> [WHAT YOU ARE ASKED TO DO]: Find the lines below that include the word "only" and report how many there are, with no other text.
(Beginning of PROVIDED MATERIAL)
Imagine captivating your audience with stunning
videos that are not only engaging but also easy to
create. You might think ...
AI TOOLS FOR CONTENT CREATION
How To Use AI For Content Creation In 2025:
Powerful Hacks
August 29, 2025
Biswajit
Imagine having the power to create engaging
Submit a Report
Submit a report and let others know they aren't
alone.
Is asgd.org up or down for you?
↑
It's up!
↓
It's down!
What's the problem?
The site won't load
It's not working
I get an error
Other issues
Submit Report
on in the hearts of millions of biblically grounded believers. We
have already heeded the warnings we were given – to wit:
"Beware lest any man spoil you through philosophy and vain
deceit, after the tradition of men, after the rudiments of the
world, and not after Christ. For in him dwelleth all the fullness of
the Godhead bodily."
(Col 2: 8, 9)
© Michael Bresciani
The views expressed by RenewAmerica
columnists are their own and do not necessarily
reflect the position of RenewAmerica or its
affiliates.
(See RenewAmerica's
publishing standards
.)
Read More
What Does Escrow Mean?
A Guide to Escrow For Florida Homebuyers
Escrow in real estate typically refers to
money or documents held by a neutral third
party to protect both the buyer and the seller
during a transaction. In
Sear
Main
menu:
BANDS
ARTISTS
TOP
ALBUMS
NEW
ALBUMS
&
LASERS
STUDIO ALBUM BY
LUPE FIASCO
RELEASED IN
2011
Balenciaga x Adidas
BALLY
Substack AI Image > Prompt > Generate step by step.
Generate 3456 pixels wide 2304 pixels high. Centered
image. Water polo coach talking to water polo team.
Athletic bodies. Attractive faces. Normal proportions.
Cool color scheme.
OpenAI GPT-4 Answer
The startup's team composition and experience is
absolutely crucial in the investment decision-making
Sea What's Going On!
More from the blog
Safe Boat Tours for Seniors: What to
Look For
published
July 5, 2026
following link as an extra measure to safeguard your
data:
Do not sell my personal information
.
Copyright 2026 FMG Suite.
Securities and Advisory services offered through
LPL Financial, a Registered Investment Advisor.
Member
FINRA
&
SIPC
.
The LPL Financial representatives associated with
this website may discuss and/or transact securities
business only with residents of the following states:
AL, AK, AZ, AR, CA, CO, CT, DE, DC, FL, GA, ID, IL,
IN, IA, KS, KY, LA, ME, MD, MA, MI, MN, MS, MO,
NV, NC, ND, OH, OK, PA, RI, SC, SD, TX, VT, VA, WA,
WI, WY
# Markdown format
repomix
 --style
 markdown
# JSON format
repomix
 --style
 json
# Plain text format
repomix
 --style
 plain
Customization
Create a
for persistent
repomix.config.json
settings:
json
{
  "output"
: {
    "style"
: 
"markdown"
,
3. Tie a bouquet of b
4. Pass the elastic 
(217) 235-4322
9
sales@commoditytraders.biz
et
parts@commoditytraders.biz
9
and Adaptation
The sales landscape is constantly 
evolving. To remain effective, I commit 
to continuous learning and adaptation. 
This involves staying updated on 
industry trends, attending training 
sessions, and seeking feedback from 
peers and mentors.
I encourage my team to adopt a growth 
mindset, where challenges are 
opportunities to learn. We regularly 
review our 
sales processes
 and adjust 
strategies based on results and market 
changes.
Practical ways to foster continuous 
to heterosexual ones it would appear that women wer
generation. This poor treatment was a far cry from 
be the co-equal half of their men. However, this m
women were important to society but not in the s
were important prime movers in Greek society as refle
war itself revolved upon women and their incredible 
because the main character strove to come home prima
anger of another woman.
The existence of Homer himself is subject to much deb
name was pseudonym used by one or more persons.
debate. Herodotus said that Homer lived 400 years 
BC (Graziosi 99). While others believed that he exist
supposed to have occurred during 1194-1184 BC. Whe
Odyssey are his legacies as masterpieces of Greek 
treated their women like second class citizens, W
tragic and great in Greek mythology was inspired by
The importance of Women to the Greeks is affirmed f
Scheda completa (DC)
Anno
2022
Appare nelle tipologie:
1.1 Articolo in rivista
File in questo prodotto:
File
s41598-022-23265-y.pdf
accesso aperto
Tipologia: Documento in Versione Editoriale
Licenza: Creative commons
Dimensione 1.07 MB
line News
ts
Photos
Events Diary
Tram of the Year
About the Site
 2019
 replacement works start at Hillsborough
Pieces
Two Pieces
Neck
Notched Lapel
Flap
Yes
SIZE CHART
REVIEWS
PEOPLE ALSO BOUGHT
(End of PROVIDED MATERIAL)
> [RESPONSE]: 2